- _WHAT NEEDS TO BE DONE_: Only the lines below starting at the one that contains "a protein demonstrates" and ending at the one that contains "25%-75% of tumor" are to be reproduced, exactly and with both ends kept.

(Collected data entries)

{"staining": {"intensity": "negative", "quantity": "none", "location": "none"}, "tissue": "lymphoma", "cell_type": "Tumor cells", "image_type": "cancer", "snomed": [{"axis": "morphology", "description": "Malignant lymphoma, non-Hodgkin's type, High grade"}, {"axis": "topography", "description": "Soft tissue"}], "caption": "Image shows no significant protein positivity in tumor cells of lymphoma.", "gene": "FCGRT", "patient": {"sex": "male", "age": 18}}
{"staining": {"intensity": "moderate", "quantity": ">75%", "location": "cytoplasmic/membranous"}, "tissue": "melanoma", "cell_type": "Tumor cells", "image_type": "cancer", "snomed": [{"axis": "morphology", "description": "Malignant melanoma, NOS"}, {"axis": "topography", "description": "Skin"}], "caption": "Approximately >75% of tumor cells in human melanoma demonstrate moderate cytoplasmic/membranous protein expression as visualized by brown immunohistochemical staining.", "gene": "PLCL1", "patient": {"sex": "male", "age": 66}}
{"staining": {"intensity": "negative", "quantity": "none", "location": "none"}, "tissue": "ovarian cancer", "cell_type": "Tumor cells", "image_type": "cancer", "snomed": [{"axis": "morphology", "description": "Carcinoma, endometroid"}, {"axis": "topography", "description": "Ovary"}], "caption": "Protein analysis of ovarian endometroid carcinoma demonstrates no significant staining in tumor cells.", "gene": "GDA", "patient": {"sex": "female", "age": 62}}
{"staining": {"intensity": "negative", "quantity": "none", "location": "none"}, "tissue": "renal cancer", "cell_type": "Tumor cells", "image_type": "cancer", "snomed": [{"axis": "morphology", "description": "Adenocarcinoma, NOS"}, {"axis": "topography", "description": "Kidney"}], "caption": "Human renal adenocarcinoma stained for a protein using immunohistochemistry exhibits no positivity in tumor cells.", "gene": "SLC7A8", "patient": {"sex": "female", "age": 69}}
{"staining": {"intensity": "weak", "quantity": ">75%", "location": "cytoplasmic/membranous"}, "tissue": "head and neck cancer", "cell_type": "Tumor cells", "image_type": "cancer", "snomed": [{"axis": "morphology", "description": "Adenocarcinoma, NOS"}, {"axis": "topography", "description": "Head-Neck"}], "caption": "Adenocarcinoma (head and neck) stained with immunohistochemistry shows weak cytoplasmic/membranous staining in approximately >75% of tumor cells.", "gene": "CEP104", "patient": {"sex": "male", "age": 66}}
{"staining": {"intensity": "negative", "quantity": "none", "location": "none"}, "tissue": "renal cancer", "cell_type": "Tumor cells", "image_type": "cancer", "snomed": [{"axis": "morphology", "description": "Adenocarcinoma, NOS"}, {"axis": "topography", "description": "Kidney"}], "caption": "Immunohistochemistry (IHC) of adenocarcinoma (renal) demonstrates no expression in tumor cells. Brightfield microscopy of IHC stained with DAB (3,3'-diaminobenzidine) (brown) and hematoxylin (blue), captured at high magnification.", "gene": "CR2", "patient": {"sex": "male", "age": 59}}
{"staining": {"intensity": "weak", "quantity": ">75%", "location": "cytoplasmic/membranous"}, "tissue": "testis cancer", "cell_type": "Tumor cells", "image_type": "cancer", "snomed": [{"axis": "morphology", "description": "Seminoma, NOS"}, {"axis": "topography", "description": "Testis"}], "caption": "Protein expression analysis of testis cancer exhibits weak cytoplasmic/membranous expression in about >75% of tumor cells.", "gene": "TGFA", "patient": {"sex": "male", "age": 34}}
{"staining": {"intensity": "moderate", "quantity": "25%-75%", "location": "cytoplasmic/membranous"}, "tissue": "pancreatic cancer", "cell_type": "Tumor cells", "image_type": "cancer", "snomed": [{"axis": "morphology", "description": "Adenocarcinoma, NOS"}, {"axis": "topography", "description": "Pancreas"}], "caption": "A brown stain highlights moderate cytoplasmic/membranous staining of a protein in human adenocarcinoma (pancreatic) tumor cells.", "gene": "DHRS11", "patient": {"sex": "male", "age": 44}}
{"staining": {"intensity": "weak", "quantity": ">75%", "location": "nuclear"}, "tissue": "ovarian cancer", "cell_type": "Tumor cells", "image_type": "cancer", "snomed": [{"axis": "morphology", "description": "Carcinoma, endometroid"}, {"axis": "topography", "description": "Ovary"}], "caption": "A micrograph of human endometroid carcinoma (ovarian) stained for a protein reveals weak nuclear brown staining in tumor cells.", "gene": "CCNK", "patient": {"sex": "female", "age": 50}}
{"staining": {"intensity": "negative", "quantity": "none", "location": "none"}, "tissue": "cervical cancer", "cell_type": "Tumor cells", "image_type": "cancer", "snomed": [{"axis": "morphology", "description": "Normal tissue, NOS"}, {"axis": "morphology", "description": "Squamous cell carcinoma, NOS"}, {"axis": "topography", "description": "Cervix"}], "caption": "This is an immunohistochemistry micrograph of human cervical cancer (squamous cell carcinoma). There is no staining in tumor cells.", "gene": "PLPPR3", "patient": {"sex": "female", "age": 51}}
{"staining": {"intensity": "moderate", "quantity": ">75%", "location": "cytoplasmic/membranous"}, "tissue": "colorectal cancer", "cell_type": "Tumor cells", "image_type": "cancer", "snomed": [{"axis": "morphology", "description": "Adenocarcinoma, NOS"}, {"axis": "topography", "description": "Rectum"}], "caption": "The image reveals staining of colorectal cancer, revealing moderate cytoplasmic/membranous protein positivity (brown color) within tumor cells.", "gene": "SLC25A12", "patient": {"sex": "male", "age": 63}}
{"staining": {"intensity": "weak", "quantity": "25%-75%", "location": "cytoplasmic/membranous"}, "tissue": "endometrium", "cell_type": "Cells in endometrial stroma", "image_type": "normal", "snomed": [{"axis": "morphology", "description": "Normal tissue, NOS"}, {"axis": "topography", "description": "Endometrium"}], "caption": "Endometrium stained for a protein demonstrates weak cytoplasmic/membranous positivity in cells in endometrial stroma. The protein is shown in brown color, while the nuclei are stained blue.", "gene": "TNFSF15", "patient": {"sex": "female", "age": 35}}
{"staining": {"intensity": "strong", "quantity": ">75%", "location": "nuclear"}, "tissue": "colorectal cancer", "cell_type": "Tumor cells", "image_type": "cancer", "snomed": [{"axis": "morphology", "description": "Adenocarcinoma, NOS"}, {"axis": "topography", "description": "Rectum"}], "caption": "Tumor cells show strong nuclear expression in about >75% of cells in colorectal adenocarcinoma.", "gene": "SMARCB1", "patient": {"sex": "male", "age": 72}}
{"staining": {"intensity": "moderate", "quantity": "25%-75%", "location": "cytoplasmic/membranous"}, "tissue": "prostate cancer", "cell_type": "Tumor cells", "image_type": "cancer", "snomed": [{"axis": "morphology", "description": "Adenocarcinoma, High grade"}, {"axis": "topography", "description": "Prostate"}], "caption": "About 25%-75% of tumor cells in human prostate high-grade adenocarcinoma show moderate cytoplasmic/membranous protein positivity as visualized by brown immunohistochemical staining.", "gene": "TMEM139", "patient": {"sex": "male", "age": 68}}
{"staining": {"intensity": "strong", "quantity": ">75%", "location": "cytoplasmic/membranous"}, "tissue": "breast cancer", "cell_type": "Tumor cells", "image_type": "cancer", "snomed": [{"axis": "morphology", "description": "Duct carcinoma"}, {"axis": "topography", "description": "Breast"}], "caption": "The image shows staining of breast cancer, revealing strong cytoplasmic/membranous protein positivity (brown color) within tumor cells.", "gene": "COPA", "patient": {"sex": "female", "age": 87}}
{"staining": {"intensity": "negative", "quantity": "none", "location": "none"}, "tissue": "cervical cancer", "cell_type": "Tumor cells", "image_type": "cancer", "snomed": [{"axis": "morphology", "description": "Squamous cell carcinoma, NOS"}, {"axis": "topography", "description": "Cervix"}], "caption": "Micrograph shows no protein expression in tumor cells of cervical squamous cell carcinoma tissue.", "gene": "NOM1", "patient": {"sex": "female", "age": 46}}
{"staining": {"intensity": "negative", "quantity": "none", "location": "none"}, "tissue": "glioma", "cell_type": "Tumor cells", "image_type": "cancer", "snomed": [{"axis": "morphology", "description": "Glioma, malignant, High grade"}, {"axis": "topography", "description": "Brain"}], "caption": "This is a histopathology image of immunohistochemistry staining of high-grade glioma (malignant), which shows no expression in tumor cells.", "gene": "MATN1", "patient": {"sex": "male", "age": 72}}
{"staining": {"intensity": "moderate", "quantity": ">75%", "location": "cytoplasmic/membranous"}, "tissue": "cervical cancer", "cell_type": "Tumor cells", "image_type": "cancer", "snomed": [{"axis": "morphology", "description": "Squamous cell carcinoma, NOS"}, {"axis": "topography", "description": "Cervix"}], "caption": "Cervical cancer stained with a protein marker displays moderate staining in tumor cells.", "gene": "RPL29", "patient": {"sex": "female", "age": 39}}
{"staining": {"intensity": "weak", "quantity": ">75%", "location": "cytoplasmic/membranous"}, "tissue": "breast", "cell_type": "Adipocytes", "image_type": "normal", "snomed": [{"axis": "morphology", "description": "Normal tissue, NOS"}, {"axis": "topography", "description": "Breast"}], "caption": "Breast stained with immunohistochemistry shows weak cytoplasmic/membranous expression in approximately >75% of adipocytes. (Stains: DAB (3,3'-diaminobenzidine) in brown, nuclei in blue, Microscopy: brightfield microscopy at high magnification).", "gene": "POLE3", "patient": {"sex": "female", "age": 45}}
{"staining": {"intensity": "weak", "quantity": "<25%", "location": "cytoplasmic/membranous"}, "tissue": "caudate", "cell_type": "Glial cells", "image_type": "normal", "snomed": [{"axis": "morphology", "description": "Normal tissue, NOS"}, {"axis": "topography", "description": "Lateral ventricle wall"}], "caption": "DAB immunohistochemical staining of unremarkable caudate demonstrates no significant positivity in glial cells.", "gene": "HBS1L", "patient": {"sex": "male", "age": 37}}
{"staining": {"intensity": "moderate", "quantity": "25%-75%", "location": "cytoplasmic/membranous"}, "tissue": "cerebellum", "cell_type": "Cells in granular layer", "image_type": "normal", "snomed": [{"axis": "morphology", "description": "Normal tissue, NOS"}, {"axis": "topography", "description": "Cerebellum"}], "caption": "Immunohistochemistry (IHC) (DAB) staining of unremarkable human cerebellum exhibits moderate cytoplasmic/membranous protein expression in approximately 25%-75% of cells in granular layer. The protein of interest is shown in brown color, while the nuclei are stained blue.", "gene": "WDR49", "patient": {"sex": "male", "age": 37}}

- _SOLVED PROBLEM_:
{"staining": {"intensity": "weak", "quantity": "25%-75%", "location": "cytoplasmic/membranous"}, "tissue": "endometrium", "cell_type": "Cells in endometrial stroma", "image_type": "normal", "snomed": [{"axis": "morphology", "description": "Normal tissue, NOS"}, {"axis": "topography", "description": "Endometrium"}], "caption": "Endometrium stained for a protein demonstrates weak cytoplasmic/membranous positivity in cells in endometrial stroma. The protein is shown in brown color, while the nuclei are stained blue.", "gene": "TNFSF15", "patient": {"sex": "female", "age": 35}}
{"staining": {"intensity": "strong", "quantity": ">75%", "location": "nuclear"}, "tissue": "colorectal cancer", "cell_type": "Tumor cells", "image_type": "cancer", "snomed": [{"axis": "morphology", "description": "Adenocarcinoma, NOS"}, {"axis": "topography", "description": "Rectum"}], "caption": "Tumor cells show strong nuclear expression in about >75% of cells in colorectal adenocarcinoma.", "gene": "SMARCB1", "patient": {"sex": "male", "age": 72}}
{"staining": {"intensity": "moderate", "quantity": "25%-75%", "location": "cytoplasmic/membranous"}, "tissue": "prostate cancer", "cell_type": "Tumor cells", "image_type": "cancer", "snomed": [{"axis": "morphology", "description": "Adenocarcinoma, High grade"}, {"axis": "topography", "description": "Prostate"}], "caption": "About 25%-75% of tumor cells in human prostate high-grade adenocarcinoma show moderate cytoplasmic/membranous protein positivity as visualized by brown immunohistochemical staining.", "gene": "TMEM139", "patient": {"sex": "male", "age": 68}}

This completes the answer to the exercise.